The exhibition title is from an essay by philosopher and activist Franco ‘Bifo’ Berardi:

This place we don’t know is the place we are looking for, in a social environment that has been impoverished by social precariousness, in a landscape that has been desertified. It is the place that will be able to warm the sensible sphere that has been deprived of the joy of singularity. It is the place of occupation, where movements are gathering…

Two installations and a video work.
'The place we do not know is the place we are looking for,' installation view, 2025, West Space, Collingwood Yards. Photography by Janelle Low.

Berardi’s vision of the “place we do not know” mirrors my own restless search for identity and belonging. He speaks of the alienation that permeates modern life, where the relentless forces of capitalism and technology have dulled our connection to both ourselves and one another. In my personal journey, I sense this same dislocation—a longing for a place that feels authentically mine, one that transcends the fragmented pieces of heritage that make up who I am.

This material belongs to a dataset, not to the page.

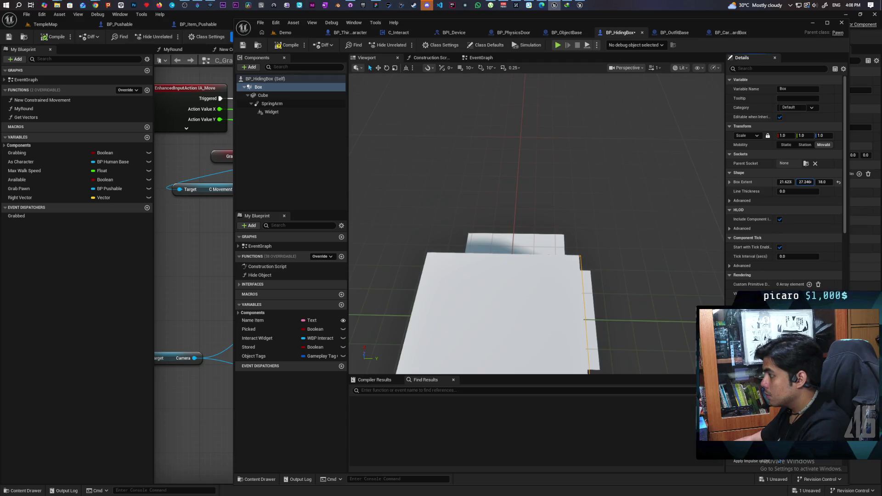
drag(800, 183, 800, 182)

For Berardi, the poetic is not simply a creative act, but a vital departure—a return to the body, to the rhythms of the self, to a deeper connection beyond the cold abstractions of society. His words stir something, urging us to seek not just a physical home, but a place where identity can be reimagined, where the individual and the collective intertwine in the warmth of shared understanding of who we are.

Maybe in some ways this will be my lasting path...maybe I’m not supposed to have a defined ‘place’ in the traditional sense. My identity, framed by my mixed heritage, is not connected to a singular origin or mapped lineage but, rather, a reimagined sense of self. Instead of shaping a fixed past and discovering something that is lost and reclaiming what is gone, I will take control of the narrative. I will collect the fragments, the memories, the whispers from my ancestry and my present — to forge meaning. A place built by intention, that holds the complexity of the in-betweenness and is allowed to simply exist. Maybe I don’t need to wait for belonging.

Maybe I can birth my own.

Full view of the gallery, artworks scattered around the gallery space.
'The place we do not know is the place we are looking for,' installation view, 2025, West Space, Collingwood Yards. Photography by Janelle Low.

The place we do not know is the place we are looking for is presented by West Space and Liquid Architecture with Sarai-CSDS, supported by the Centre for Australia-India Relations Maitri Cultural Partnerships Program.

Gabriela Renee is an artist and curator whose practice critically engages with themes of identity, diaspora, and cultural disconnection. Through immersive textile installations, Renee reimagines archival imagery and familiar objects to examine how these materials can reconstruct fragmented identities and create new connections to the past. Her practice interrogates the complexities of hybrid cultural identities and the crucial role memory plays in shaping our sense of belonging.